In early 1981, gunfire claimed 11 lives at the Cabrini-Green public housing project, competing for headlines with the killing of John Lennon and the attempted assassination of President Ronald Reagan. Chicago Mayor Jane Byrne called for handgun restrictions.
That spring, Geoffrey La Gioia asked the Morton Grove Village Board for permission to open a sporting-goods store that would sell firearms. After rejecting La Gioia’s request, the village trustees voted on June 8 to pass the nation’s first ban on handguns. Victor Quilici, an attorney who lived in Morton Grove, sued the village, claiming his Second Amendment rights were being violated.

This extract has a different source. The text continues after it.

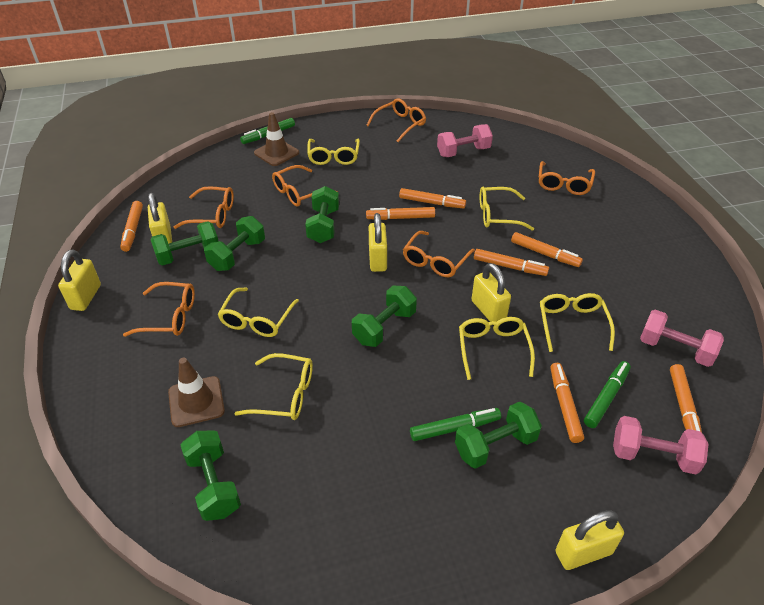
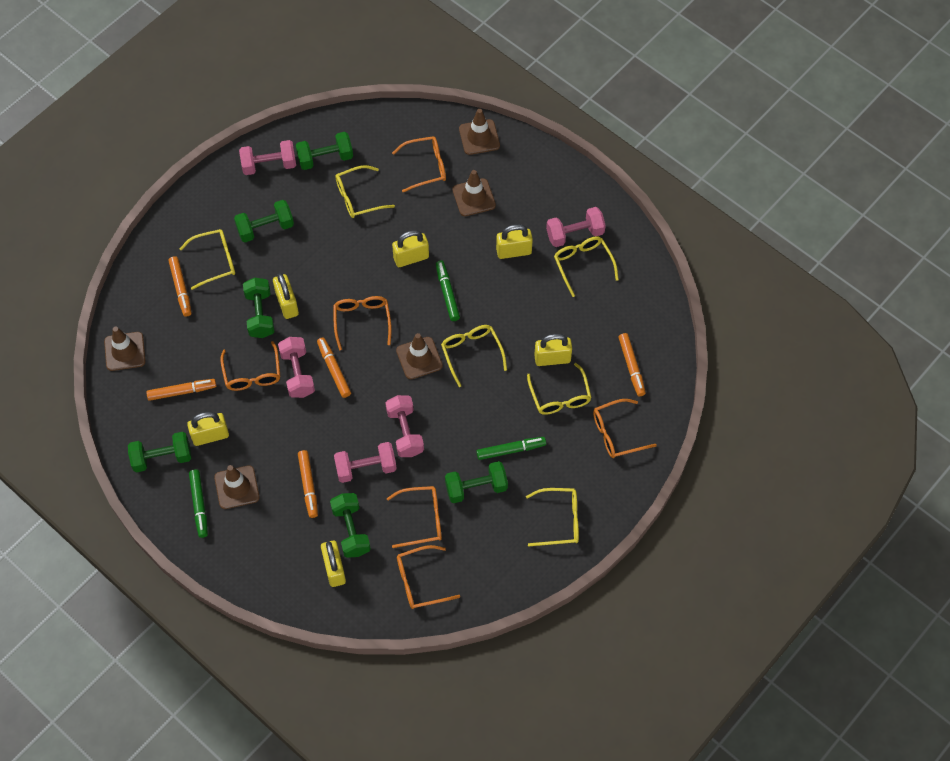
brown traffic cone: [168,358,225,427] [254,112,299,166] = 2 -> [104,327,146,371] [214,465,260,509] [396,333,443,379] [452,170,496,216] [459,109,500,155] = 5
orange marker: [120,201,143,252] [366,207,435,220] [399,188,466,208] [474,249,549,276] [511,232,583,267] [550,363,584,443] [670,364,702,432] = 7 -> [146,379,217,401] [168,256,192,317] [298,450,318,518] [317,337,351,398] [618,333,646,396] = 5
pink dumbbell: [437,124,493,157] [613,416,709,475] [640,309,724,367] = 3 -> [239,140,296,175] [278,337,315,398] [334,442,397,483] [386,395,424,457] [546,207,606,247] = 5
yellow padlock: [58,249,101,311] [148,193,172,244] [369,213,387,272] [472,263,511,322] [556,510,624,570] = 5 -> [187,412,229,446] [273,273,299,319] [321,540,346,587] [392,230,429,267] [496,224,533,259] [534,334,572,366] = 6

After a federal judge upheld Morton Grove’s law, Byrne proposed a gun law for Chicago. The City Council approved her ordinance on March 19, 1982, grandfathering in all existing handguns (as long as Chicagoans renewed their registration once a year), but outlawing all new handguns. It was the same approach that the city of Washington, D.C., had taken with a 1976 law.
The U.S. Court of Appeals upheld Morton Grove’s law in a 2-1 ruling on Dec. 6, 1982. “There is no right under the Illinois Constitution to possess a handgun,” Judge William J. Bauer said, writing for the majority. But what about the U.S. Constitution? Bauer said that question was irrelevant, since the 1886 Presser case had determined that the Second Amendment did not apply to state and local governments.
The U.S. Supreme Court declined to hear Quilici’s appeal. Another lawsuit against Morton Grove, filed by Michael Kalodimos, reached the Illinois Supreme Court, which ruled 4-3 in favor of the handgun ban on Oct. 19, 1984. Writing for the majority, Justice Seymour Simon said a complete ban on all firearms would violate the Illinois Constitution, but a ban on handguns was reasonable.
Over the next few years, the suburbs of Evanston, Oak Park, Wilmette and Winnetka passed laws similar to Morton Grove’s handgun ban. Other Illinois communities considered the idea and rejected it.
The legal landscape for local gun laws did not change until 2003, when Hale DeMar shot and wounded an intruder at his home in Wilmette. After police charged DeMar with violating the village’s handgun ban, the General Assembly passed a law making it more difficult to prosecute people who use guns to defend themselves in their own homes — even if they do it in a municipality where handguns are illegal.
And then came this summer’s Supreme Court decision nullifying the handgun law for Washington, D.C., beginning a new chapter in the history of gun rights.